You’ve probably heard of flow. That perfect balance of concentration, energy, attention, and understanding that leads to progress. You’ve probably been in a flow state a few times. It seems magical. You get more done than you expected and when you’re done the result feels right. Everything seems to click and the code is something you’re proud of.
And it’s by no means restricted to development, or just creative endeavors, but also in repetitive, assembly line, types as well. One of my early jobs was at a concrete block factory. Everything from running the molding machine to loading trucks, and pretty much everything in between.
There was a lot of automation, but we also did a bunch of semi-custom work that added manual steps to the process. Particularly the part of putting the finished blocks into cubes on pallets so they could be stored in the yard or loaded for shipment. Some of the patterns we needed to use so the blocks interlocked and didn’t fall off when the truck went around a corner were complicated.

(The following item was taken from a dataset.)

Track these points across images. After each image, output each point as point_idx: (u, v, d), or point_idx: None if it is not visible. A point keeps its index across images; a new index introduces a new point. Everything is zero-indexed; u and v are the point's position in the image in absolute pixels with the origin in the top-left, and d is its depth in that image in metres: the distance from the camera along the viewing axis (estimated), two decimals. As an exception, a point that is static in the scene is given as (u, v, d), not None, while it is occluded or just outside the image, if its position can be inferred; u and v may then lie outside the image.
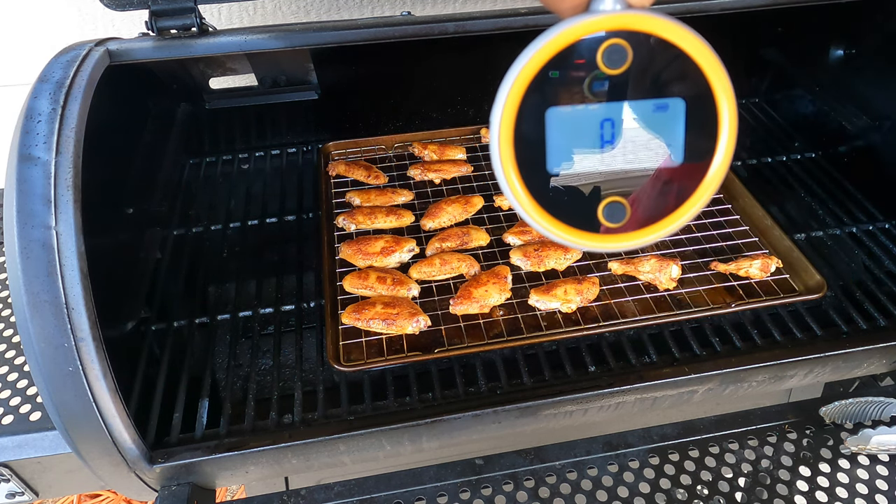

Even worse, some of them were rough split, so we had to keep pairs together so they fit well. Some days running the cuber was a struggle. Getting things in just the right place as more blocks kept flying down the line was hard. It felt like Lucy in the candy factory. Nothing seemed to go smoothly and eventually we’d either have to get more people at the cuber or hit the pause button and get caught up. Other days it, with the exact same kind of blocks, and the machine running at the exact same speed, things would just flow.
More relevant to us though is flow as a developer. I think this is an urban legend, but the XKCD page on the Ballmer Peak is real. And there’s certainly truth to the idea of reducing inhibitions to increase creativity. Pretty sure blood-alcohol-content isn’t the best way to get that increase, and stress and anxiety make things worse. So what does go into enabling flow?
The most common way of looking at it is to compare how your skill level at a task compares to the challenge of the task. Seems reasonable. With the caveat that your skill level at a task has an inverse, but non-linear, relationship to how much of a challenge it is. For any given task, the better at it you are, the less of a challenge it will be. The current model looks a lot like
To me that just looks like a color wheel though. It’s visually round, which seems odd, and oddly specific. The sharp boundaries between states just doesn’t feel right.
What does feel right, to me at least, is a much older version of that image.
It’s the same author, but 40+ years older. It could probably do with a little more detail on the areas outside of flow, but for visualizing the difference between flow and not flow, I think it captures the real driver, which is a proper balance of skill and challenge. It might be hard to do, but you know you can do it, or it might be easy, and you can do it very easily. Either way, there’s a balance.
That’s why we like flow. Not because the task is easy, but because the mental state is easy. There’s no anxiety, boredom, worry, or apathy to deal with. All of your mental energy can go into accomplishing the task. Which also explains why so much gets done.
But here’s the catch. Flow is productive, but it’s often not growth. At all but the highest challenge/skill levels, you’re doing things that you know how to do. There will be incremental improvement, but to really make a step change to your skill/ability, you need to challenge yourself to go beyond your skill level. And there’s no flow there.